1. Flight Radar Pipeline¶

Workflow Structure¶

graph TD
    A[Flight Radar Config] --> B[Airport Workflow]
    A --> C[Aircraft Workflow]
    A --> D[Airline Workflow]
    A --> E[Flight Workflow]

    B --> B1[ingest_airport]
    B1 --> B2[airport_preparation]
    B2 --> B3[Delta Table: airport]

    C --> C1[ingest_aircraft]
    C1 --> C2[aircraft_preparation]
    C2 --> C3[Delta Table: aircraft]

    D --> D1[ingest_airline]
    D1 --> D2[airline_preparation]
    D2 --> D3[Delta Table: airline]

    E --> E1[ingest_flight]
    E1 --> E2[complete_flight_preparation]
    E1 --> E3[missing_flight_preparation]
    E2 --> E4[Delta Table: complete_flight]
    E3 --> E5[Delta Table: missing_flight]

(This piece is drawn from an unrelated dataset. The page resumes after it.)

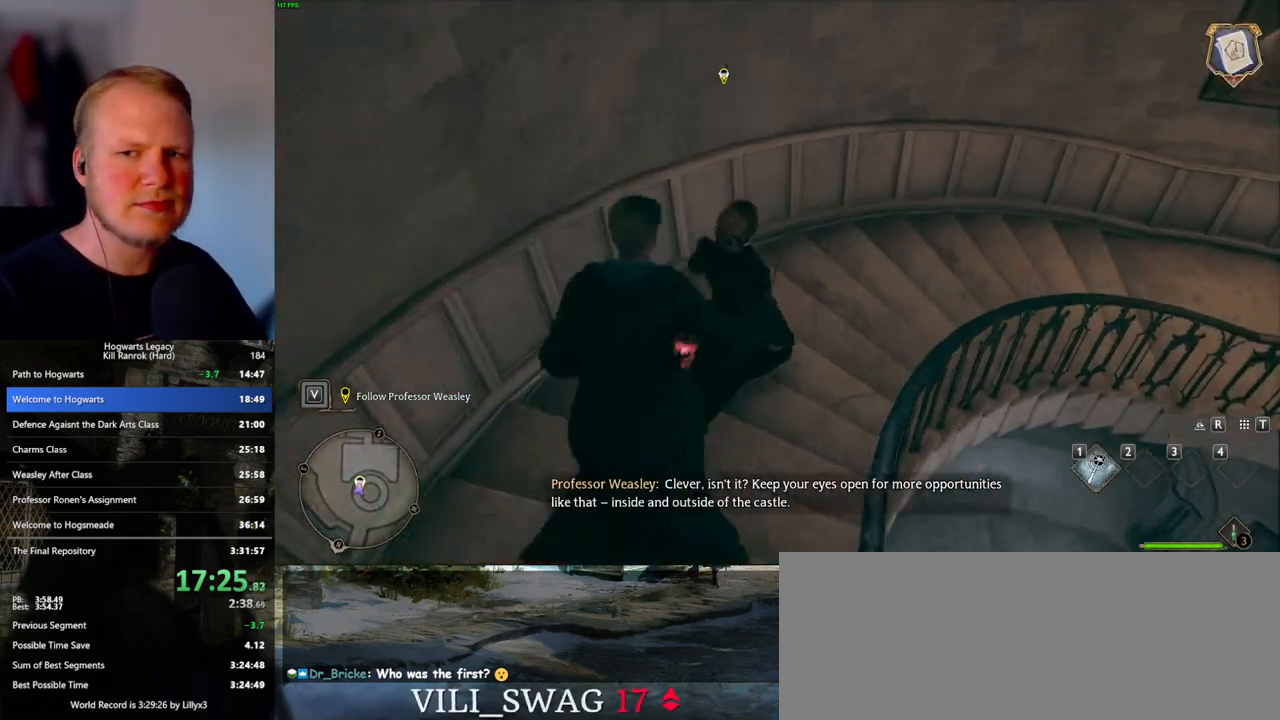
{"keys": ["d", "w"], "mouse": [], "events": []}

    B3 --> F[Success Sensor]
    C3 --> F
    D3 --> F
    E4 --> F
    E5 --> F
    F --> G[dbt Transformations]

Data Flow Details¶

Airport Workflow¶

Ingestion: ingest_airport → CSV/JSON files in datalake/bronze/flight_radar/airports/
Preparation: airport_preparation → Delta table in datalake/prepare/flight_radar_prepared/airport/
Transformation: Success sensor triggers dbt models for analytical processing

Flight Workflow¶

Ingestion: ingest_flight → CSV/JSON files in datalake/bronze/flight_radar/flights/
Preparation:
complete_flight_preparation → Delta table in datalake/prepare/flight_radar_prepared/complete_flight/
missing_flight_preparation → Delta table in datalake/prepare/flight_radar_prepared/missing_flight/
Transformation: Success sensor triggers dbt models for analytical processing

2. E-commerce Pipeline¶

Workflow Structure¶

graph TD
    A[E-commerce Config] --> B[Product Workflow]
    A --> C[Customer Workflow]

    B --> B1[product_ingestion]
    B1 --> B2[product_preparation]
    B2 --> B3[Delta Table: product]

    C --> C1[customer_ingestion]
    C1 --> C2[customer_preparation]
    C2 --> C3[Delta Table: customer]

    B3 --> D[Success Sensor]
    C3 --> D
    D --> E[dbt Transformations]

3. Asset Property Pipeline¶

Workflow Structure¶

graph TD
    A[Asset Property Config] --> B[Real Estate Workflow]

    B --> B1[real_estate_ingestion]
    B1 --> B2[real_estate_preparation]
    B2 --> B3[Delta Table: real_estate_sales]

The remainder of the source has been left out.